### Instructions for the task
Every entry that follows must be written out exactly, apart from its pictures.

[Design files in text formats]
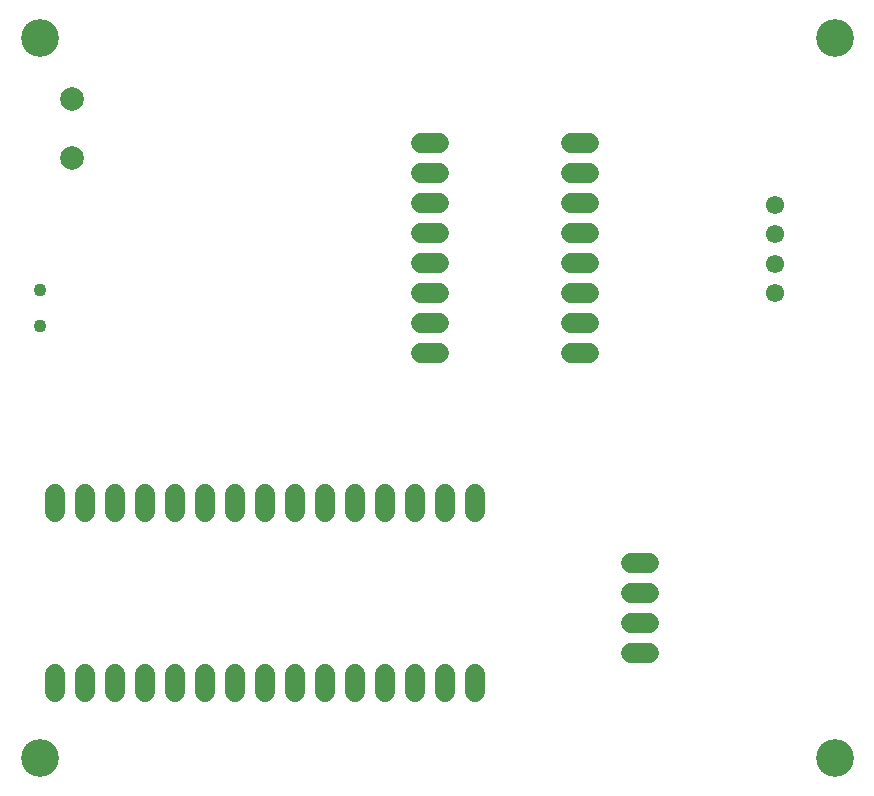
<source format=gbr>
G04 EAGLE Gerber RS-274X export*
G75*
%MOMM*%
%FSLAX34Y34*%
%LPD*%
%INSoldermask Bottom*%
%IPPOS*%
%AMOC8*
5,1,8,0,0,1.08239X$1,22.5*%
G01*
G04 Define Apertures*
%ADD10C,3.203200*%
%ADD11C,1.551200*%
%ADD12C,1.727200*%
%ADD13C,2.003200*%
%ADD14C,1.103200*%
D10*
X25400Y774700D03*
X698500Y774700D03*
X698500Y165100D03*
X25400Y165100D03*
D11*
X647700Y558800D03*
X647700Y583800D03*
X647700Y608800D03*
X647700Y633800D03*
D12*
X38100Y236220D02*
X38100Y220980D01*
X63500Y220980D02*
X63500Y236220D01*
X88900Y236220D02*
X88900Y220980D01*
X114300Y220980D02*
X114300Y236220D01*
X139700Y236220D02*
X139700Y220980D01*
X165100Y220980D02*
X165100Y236220D01*
X190500Y236220D02*
X190500Y220980D01*
X215900Y220980D02*
X215900Y236220D01*
X241300Y236220D02*
X241300Y220980D01*
X266700Y220980D02*
X266700Y236220D01*
X292100Y236220D02*
X292100Y220980D01*
X317500Y220980D02*
X317500Y236220D01*
X342900Y236220D02*
X342900Y220980D01*
X368300Y220980D02*
X368300Y236220D01*
X393700Y236220D02*
X393700Y220980D01*
X38100Y373380D02*
X38100Y388620D01*
X63500Y388620D02*
X63500Y373380D01*
X88900Y373380D02*
X88900Y388620D01*
X114300Y388620D02*
X114300Y373380D01*
X139700Y373380D02*
X139700Y388620D01*
X165100Y388620D02*
X165100Y373380D01*
X190500Y373380D02*
X190500Y388620D01*
X215900Y388620D02*
X215900Y373380D01*
X241300Y373380D02*
X241300Y388620D01*
X266700Y388620D02*
X266700Y373380D01*
X292100Y373380D02*
X292100Y388620D01*
X317500Y388620D02*
X317500Y373380D01*
X342900Y373380D02*
X342900Y388620D01*
X368300Y388620D02*
X368300Y373380D01*
X393700Y373380D02*
X393700Y388620D01*
X525780Y254000D02*
X541020Y254000D01*
X541020Y279400D02*
X525780Y279400D01*
X525780Y304800D02*
X541020Y304800D01*
X541020Y330200D02*
X525780Y330200D01*
X363220Y685800D02*
X347980Y685800D01*
X347980Y660400D02*
X363220Y660400D01*
X363220Y635000D02*
X347980Y635000D01*
X347980Y609600D02*
X363220Y609600D01*
X363220Y584200D02*
X347980Y584200D01*
X347980Y558800D02*
X363220Y558800D01*
X363220Y533400D02*
X347980Y533400D01*
X347980Y508000D02*
X363220Y508000D01*
X474980Y508000D02*
X490220Y508000D01*
X490220Y533400D02*
X474980Y533400D01*
X474980Y558800D02*
X490220Y558800D01*
X490220Y584200D02*
X474980Y584200D01*
X474980Y609600D02*
X490220Y609600D01*
X490220Y635000D02*
X474980Y635000D01*
X474980Y660400D02*
X490220Y660400D01*
X490220Y685800D02*
X474980Y685800D01*
D13*
X53060Y723500D03*
X53060Y673500D03*
D14*
X25660Y531100D03*
X25660Y561100D03*
M02*

</source>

### Exercise result
<source format=gbr>
G04 EAGLE Gerber RS-274X export*
G75*
%MOMM*%
%FSLAX34Y34*%
%LPD*%
%INSoldermask Bottom*%
%IPPOS*%
%AMOC8*
5,1,8,0,0,1.08239X$1,22.5*%
G01*
G04 Define Apertures*
%ADD10C,3.203200*%
%ADD11C,1.551200*%
%ADD12C,1.727200*%
%ADD13C,2.003200*%
%ADD14C,1.103200*%
D10*
X25400Y774700D03*
X698500Y774700D03*
X698500Y165100D03*
X25400Y165100D03*
D11*
X647700Y558800D03*
X647700Y583800D03*
X647700Y608800D03*
X647700Y633800D03*
D12*
X38100Y236220D02*
X38100Y220980D01*
X63500Y220980D02*
X63500Y236220D01*
X88900Y236220D02*
X88900Y220980D01*
X114300Y220980D02*
X114300Y236220D01*
X139700Y236220D02*
X139700Y220980D01*
X165100Y220980D02*
X165100Y236220D01*
X190500Y236220D02*
X190500Y220980D01*
X215900Y220980D02*
X215900Y236220D01*
X241300Y236220D02*
X241300Y220980D01*
X266700Y220980D02*
X266700Y236220D01*
X292100Y236220D02*
X292100Y220980D01*
X317500Y220980D02*
X317500Y236220D01*
X342900Y236220D02*
X342900Y220980D01*
X368300Y220980D02*
X368300Y236220D01*
X393700Y236220D02*
X393700Y220980D01*
X38100Y373380D02*
X38100Y388620D01*
X63500Y388620D02*
X63500Y373380D01*
X88900Y373380D02*
X88900Y388620D01*
X114300Y388620D02*
X114300Y373380D01*
X139700Y373380D02*
X139700Y388620D01*
X165100Y388620D02*
X165100Y373380D01*
X190500Y373380D02*
X190500Y388620D01*
X215900Y388620D02*
X215900Y373380D01*
X241300Y373380D02*
X241300Y388620D01*
X266700Y388620D02*
X266700Y373380D01*
X292100Y373380D02*
X292100Y388620D01*
X317500Y388620D02*
X317500Y373380D01*
X342900Y373380D02*
X342900Y388620D01*
X368300Y388620D02*
X368300Y373380D01*
X393700Y373380D02*
X393700Y388620D01*
X525780Y254000D02*
X541020Y254000D01*
X541020Y279400D02*
X525780Y279400D01*
X525780Y304800D02*
X541020Y304800D01*
X541020Y330200D02*
X525780Y330200D01*
X363220Y685800D02*
X347980Y685800D01*
X347980Y660400D02*
X363220Y660400D01*
X363220Y635000D02*
X347980Y635000D01*
X347980Y609600D02*
X363220Y609600D01*
X363220Y584200D02*
X347980Y584200D01*
X347980Y558800D02*
X363220Y558800D01*
X363220Y533400D02*
X347980Y533400D01*
X347980Y508000D02*
X363220Y508000D01*
X474980Y508000D02*
X490220Y508000D01*
X490220Y533400D02*
X474980Y533400D01*
X474980Y558800D02*
X490220Y558800D01*
X490220Y584200D02*
X474980Y584200D01*
X474980Y609600D02*
X490220Y609600D01*
X490220Y635000D02*
X474980Y635000D01*
X474980Y660400D02*
X490220Y660400D01*
X490220Y685800D02*
X474980Y685800D01*
D13*
X53060Y723500D03*
X53060Y673500D03*
D14*
X25660Y531100D03*
X25660Y561100D03*
M02*

</source>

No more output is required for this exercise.